Sul suo modo di lavorare sul set, Bertolucci ha ricordato quanto gli disse una volta Jean Renoir, di cui è stato un grande ammiratore e che andò a trovare a Los Angeles, quando il grande regista era ottantenne: “Alla fine del nostro incontro mi disse: ‘ricordati di lasciare sempre una porta aperta sul set, perché non si sa mai chi potrebbe entrare’. È proprio questa, secondo me, la bellezza del cinema, lasciare passare uno spiffero della vita vera è qualcosa che aiuta la mia creatività e quella dei miei collaboratori. Quando ho girato per qualche giorno a Hollywood, in occasione di un mio film, mi sono reso conto di quanto gli americani tendano a rispettare sempre lo storyboard. Capisco quanto questo possa aiutare l’efficienza di una produzione ma a me piace non sapere quello che sto facendo”.

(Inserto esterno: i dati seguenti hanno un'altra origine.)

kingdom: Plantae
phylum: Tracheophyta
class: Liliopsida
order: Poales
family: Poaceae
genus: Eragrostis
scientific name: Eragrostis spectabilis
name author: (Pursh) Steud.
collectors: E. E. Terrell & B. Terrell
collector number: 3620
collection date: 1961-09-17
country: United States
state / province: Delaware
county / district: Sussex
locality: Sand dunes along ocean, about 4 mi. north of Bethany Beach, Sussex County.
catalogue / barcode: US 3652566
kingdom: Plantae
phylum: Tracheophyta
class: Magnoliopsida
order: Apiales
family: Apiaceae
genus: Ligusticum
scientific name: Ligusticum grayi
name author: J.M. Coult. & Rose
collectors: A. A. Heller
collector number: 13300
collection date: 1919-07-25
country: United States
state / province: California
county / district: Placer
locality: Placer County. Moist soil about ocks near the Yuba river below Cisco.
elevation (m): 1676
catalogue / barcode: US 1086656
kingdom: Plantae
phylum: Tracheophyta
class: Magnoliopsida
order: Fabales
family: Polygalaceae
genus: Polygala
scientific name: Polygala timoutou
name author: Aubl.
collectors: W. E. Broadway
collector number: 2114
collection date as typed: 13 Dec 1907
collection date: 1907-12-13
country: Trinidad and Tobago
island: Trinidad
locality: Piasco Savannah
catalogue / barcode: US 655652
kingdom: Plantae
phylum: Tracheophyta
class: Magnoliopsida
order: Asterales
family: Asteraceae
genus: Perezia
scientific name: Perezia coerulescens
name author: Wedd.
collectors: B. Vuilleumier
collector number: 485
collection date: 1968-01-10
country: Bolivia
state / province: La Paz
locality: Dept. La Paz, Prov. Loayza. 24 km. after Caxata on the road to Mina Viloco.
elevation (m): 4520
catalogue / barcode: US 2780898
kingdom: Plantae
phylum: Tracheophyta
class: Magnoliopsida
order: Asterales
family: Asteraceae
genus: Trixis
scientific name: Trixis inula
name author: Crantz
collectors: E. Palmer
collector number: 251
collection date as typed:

Quanto ha contato il ’68 nella formazione e nell’arte di Bernardo Bertolucci?: “Ero già grande, lo osservavo dall’esterno ma mi piaceva molto assistere a quello che stava succedendo in Italia e in Francia, mi piaceva pensare che si potesse cambiare il mondo. Ripensandoci oggi mi rendo conto che quel periodo ha liberato in me certe forze, facendo sì che mi allontanassi da un cinema che fino ad allora era una sorta di autoconfessione personale per farne uno più aperto al pubblico, più dialogante, come poi fu appunto Ultimo tango a Parigi. E penso anche che il ’68 abbia gettato il seme di un movimento come quello Me Too che mi vede totalmente d’accordo”.
Prima della proiezione del capolavoro restaurato, Bernardo Bertolucci ha ricevuto dalle mani di un altro Premio Oscar, Giuseppe Tornatore, il Federico Fellini Platinum Award for Cinematic Excellence, l’ultimo del 2018 assegnato dal direttore del Bif&st Felice Laudadio.